▸ Page excerpt
The dispatcher goes off, maybe it's just polling that outbox table, that's fine, and it's going to take that event and actually publish it onto whichever technology you've chosen: Kafka, Kinesis, Event Hubs, whatever it is that you've decided to use. Fine, using an outbox, we've now protected ourselves from losing events. Crucially, we haven't actually protected ourselves from duplicating events. That dispatcher could still publish something twice. Not ideal. Also, the eventing technology that we publish to may just do some kind of at-least-once delivery and we're going to end up getting duplicate events. We still need to handle those. That's ok, because we're going to use an inbox.

The inbox is on the consumer side, where we're now receiving that client-onboarded event. Rather than going off and doing our business logic, dealing with that event, however it is that we're dealing with, where we could fail for real business validation reasons or we could run into some transient issue that we've talked about before, no. We immediately pump that event into an inbox. The inbox just states, here's the idea of the event, here's the data, we received it. Off the back of that, you then go and do your business logic. Fine, perfect. What this avoids now is if our at-least-once delivery eventing tech, pumps out the same event, that's absolutely fine now. We're protected by our inbox. We're going to check the ID, and say, I've seen that event before. I'm not doing it again. We're nicely protected.

The third painful thing to deal with is breaking event contracts. We talked about coupling, and how, by using events, we can decouple systems. However, you are coupled by your events. These are a contract that you have promised to the world. Crucially, you can't take them back.

One of the things about event-driven architectures is that you'll publish them onto an event stream, and it's an immutable event stream, and it goes back all the way to the beginning of time. Someone has the right to go back to the beginning of time and replay all of those events. Once you have published something, some data point on your events, you don't get to take it back. Consumers failing because of a change in that event data is a really painful remediation process. We talked about events being immutable. They're not immutable if you're off editing events in your datastore or in your event stream. It's a real thing that I've seen companies doing. Please don't do it. Please don't put yourself in that pain. We need to really care about our event contracts here. What helps? I find the thought of your event being like an API contract helps people. Probably just because we're more comfortable with what API contracts are and how important they are to not bring in breaking changes. Consider your events like you would consider your APIs. Design them carefully. Be aware that any property that you put on that contract is out there in the world. If you want to remove it, that's a breaking change. Ideally, avoid those breaking changes if you can. If you can't avoid them, version them like you would an API.

▸ Exercise prompt
Reproduce the stretch of the excerpt on event-driven architecture from "The dispatcher goes" through "use an inbox.". The rows after this point are separate material, unrelated to the excerpt on event-driven architecture.

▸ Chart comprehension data
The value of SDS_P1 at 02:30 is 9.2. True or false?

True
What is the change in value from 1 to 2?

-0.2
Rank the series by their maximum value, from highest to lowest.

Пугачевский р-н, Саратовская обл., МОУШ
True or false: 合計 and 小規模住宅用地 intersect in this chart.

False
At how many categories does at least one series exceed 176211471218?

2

...

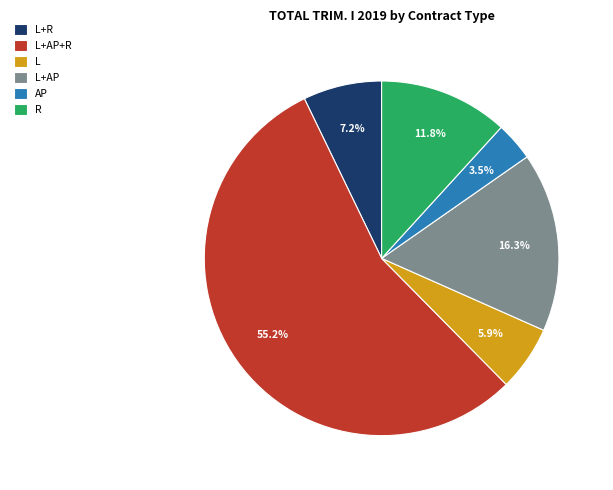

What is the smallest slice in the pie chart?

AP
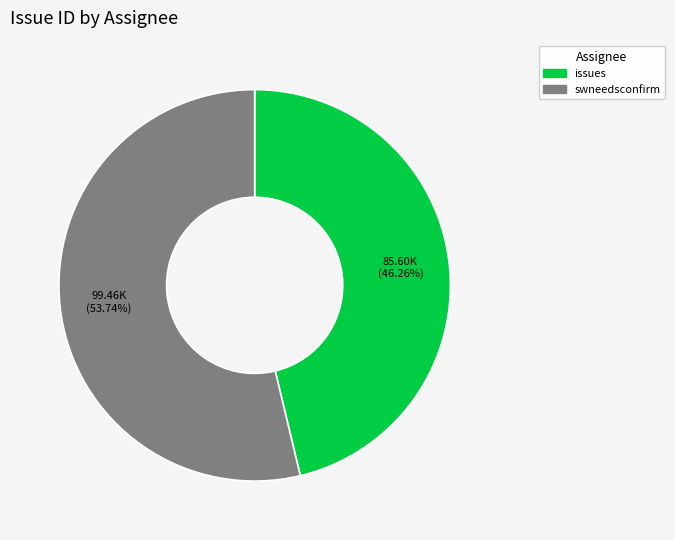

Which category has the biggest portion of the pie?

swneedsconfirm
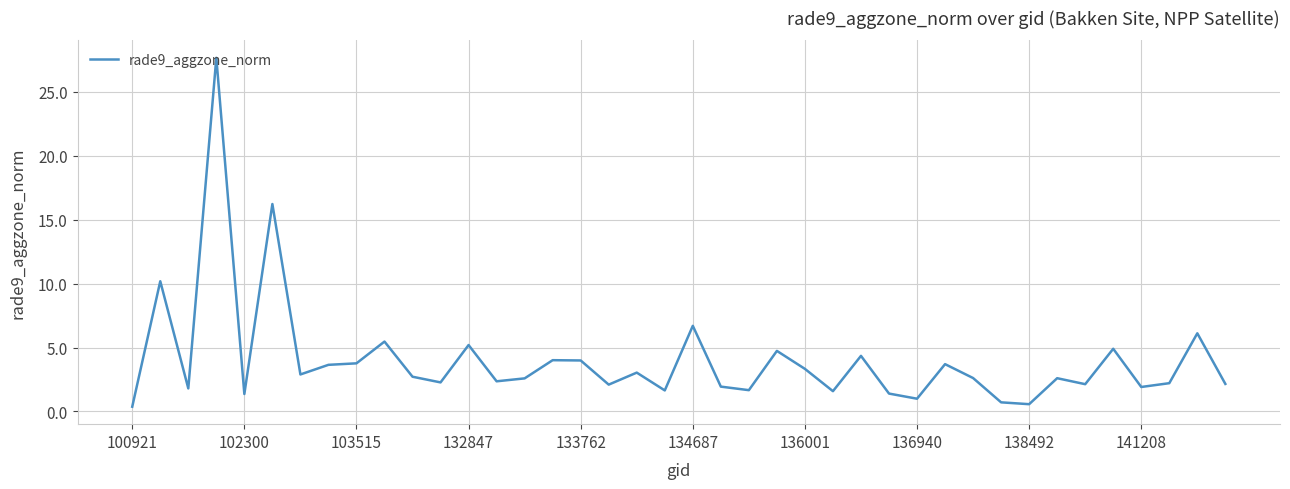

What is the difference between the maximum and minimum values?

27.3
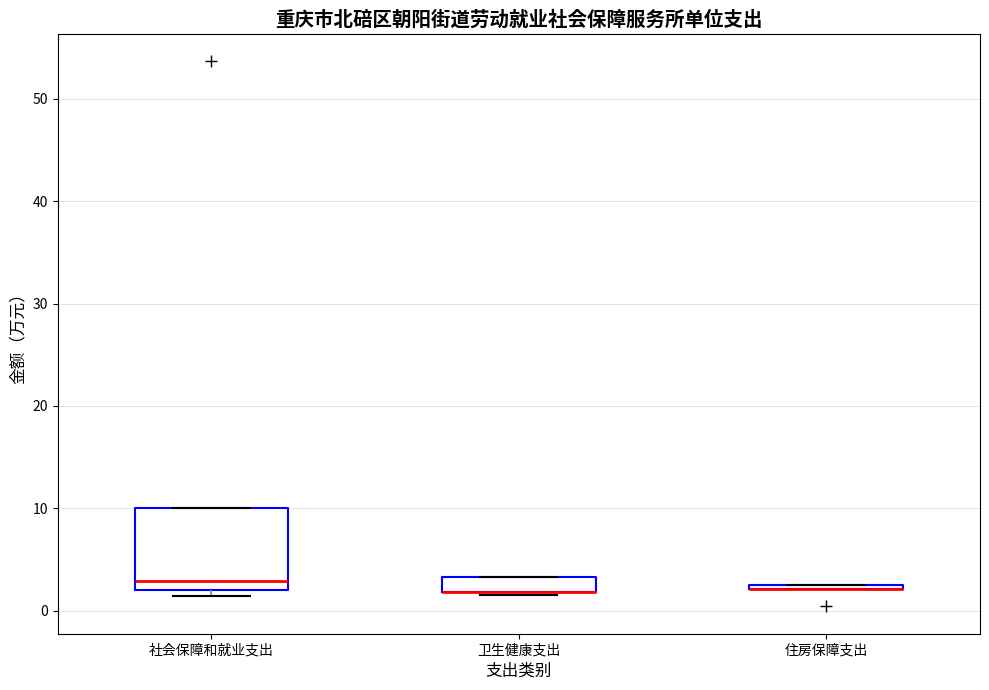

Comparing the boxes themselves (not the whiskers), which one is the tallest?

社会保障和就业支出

▸ Result
The dispatcher goes off, maybe it's just polling that outbox table, that's fine, and it's going to take that event and actually publish it onto whichever technology you've chosen: Kafka, Kinesis, Event Hubs, whatever it is that you've decided to use. Fine, using an outbox, we've now protected ourselves from losing events. Crucially, we haven't actually protected ourselves from duplicating events. That dispatcher could still publish something twice. Not ideal. Also, the eventing technology that we publish to may just do some kind of at-least-once delivery and we're going to end up getting duplicate events. We still need to handle those. That's ok, because we're going to use an inbox.